No one likely recalls the political ramifications of that vote more than Hillary Clinton, who paid a heavy price in 2008 for her vote in favor of war with Iraq, and whose fate in 2016 could also be affected by the coming votes and military activity.  The questions being raised about the Obama Administration’s vacillating course on Syria over the past few years will certainly be focused, at some point, on the former Secretary of State.  What role did she play in the formulation and implementation of that policy?  What culpability can Republicans (or potentially, Democratic rivals) place with her for the lack of a clear U.S. strategy?  These will be crucial questions as critics and the press begin the inevitable process of dissecting Clinton’s record as Secretary of State, one which supporters reflexively salute as exemplary, but which has yet to be examined in the context of a campaign, let along expanded U.S. involvement in Syria. 

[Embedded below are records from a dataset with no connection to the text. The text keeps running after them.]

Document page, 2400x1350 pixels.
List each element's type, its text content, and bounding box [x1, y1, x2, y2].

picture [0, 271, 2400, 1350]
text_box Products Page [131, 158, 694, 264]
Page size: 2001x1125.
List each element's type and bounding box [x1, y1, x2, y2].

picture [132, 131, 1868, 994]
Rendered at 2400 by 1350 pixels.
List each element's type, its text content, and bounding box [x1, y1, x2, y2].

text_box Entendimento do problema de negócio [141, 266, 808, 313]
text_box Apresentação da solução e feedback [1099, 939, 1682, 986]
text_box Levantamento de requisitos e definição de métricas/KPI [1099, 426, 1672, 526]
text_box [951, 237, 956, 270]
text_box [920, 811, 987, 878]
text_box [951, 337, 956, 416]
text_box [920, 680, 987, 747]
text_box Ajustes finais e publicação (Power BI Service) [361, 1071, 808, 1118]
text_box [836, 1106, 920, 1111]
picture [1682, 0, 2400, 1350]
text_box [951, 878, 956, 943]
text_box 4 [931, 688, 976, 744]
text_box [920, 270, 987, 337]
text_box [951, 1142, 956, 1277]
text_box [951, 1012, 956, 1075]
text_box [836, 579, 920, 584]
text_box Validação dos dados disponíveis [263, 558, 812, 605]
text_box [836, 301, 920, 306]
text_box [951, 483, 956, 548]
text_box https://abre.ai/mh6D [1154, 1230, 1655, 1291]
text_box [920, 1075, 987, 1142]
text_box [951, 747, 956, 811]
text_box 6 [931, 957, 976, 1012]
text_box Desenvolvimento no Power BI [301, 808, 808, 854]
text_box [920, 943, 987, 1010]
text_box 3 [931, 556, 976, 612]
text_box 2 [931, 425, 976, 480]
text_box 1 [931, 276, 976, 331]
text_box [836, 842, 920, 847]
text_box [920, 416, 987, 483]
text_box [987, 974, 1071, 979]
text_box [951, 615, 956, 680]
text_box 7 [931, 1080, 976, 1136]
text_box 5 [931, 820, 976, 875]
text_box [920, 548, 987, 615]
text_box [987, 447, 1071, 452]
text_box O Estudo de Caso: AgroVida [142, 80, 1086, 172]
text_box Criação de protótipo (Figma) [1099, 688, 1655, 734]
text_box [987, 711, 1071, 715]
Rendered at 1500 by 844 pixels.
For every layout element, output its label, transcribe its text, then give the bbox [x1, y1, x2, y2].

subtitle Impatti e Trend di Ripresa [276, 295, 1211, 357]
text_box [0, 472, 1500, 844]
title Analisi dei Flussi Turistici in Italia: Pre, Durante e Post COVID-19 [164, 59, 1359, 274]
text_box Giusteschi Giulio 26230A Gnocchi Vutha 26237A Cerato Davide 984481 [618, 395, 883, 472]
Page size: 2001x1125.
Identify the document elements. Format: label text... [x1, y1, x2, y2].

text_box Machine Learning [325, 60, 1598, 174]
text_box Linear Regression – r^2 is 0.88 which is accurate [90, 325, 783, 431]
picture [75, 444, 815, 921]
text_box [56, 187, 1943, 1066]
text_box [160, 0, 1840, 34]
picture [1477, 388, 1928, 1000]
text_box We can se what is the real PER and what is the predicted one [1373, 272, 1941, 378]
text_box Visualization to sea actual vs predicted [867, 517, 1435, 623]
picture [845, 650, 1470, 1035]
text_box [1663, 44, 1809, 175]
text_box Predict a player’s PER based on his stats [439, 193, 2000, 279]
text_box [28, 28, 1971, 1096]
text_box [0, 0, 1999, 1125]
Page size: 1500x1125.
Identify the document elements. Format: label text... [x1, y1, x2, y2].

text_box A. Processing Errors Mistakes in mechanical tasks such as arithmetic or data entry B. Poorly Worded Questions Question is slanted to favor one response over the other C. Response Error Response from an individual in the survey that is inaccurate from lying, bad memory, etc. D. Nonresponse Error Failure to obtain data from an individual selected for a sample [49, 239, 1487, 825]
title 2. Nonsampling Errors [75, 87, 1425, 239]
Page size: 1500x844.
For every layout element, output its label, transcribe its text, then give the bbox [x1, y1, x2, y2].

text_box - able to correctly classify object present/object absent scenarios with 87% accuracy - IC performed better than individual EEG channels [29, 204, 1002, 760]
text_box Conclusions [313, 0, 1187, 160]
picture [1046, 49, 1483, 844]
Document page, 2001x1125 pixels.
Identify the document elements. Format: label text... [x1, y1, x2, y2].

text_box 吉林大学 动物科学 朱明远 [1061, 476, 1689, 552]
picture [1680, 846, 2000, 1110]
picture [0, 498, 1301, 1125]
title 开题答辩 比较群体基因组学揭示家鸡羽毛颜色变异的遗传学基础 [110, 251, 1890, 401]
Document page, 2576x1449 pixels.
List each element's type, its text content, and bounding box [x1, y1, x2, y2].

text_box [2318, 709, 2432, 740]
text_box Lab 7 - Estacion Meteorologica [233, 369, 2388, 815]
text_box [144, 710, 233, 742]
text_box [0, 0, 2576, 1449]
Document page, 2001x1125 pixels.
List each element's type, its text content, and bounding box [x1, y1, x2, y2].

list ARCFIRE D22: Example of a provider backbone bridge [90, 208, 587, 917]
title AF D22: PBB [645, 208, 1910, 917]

Finally, there are substantial implications for the 2014 congressional elections as well.  If Obama is weakened either by congressional opposition to action in Syria or by our becoming embroiled in yet another Middle Eastern war, the negative ramifications for Democrats could be significant.  If Republicans are perceived as playing politics with an issue of national security in order to foist blame on the President or weaken his hand in deficit and debt ceiling negotiations, their already anemic approval numbers could crumble further, to the advantage of Democrats 

The great unknown is whether Obama would proceed with military action even if Congress were to vote against authorizing him to do so.  In all likelihood, that is not a scenario that will occur since at the end of the day, the votes likely will be there in Congress, but barely.  But if not, Obama may well have tied his own hands; it is one thing to act without Congress’ approval, but unprecedented to act when Congress has voted against granting such power.  FDR faced congressional resistance to providing aid to Britain prior to Pearl Harbor, and he enjoyed strong public approval and control of Congress, not to mention a war that unquestionably involved U.S. allies and strategic interests.  A decision by Obama to launch a military attack on Syria in the wake of a disapproval vote in Congress would, beyond any doubt, launch hearings by House Republicans happy to promote a political, if not constitutional, crisis.

To avert that crisis and to ensure a victory in the forthcoming vote, Obama must convince the Congress and the country that genuine U.S. strategic interests are involved in punishing Assad, if not deposing him.  If an attack is payback for Assad’s violation of international law, Obama faces a formidable task in explaining why the international community is unprepared to become engaged, and why it falls to the U.S. alone to respond to the use of WMDs. Why would other countries ever agree to become engaged in police actions if the U.S. is prepared to unilaterally accept the cost of enforcing international agreements?  And how will a U.S. attack change the behavior of a tyrant already willing to butcher thousands of his own civilians despite international condemnation?

Many weighty and troubling decisions to be made, with significant strategic and political ramifications, not to mention the thousands of human lives at stake.  Probably time for Congress to return from vacation.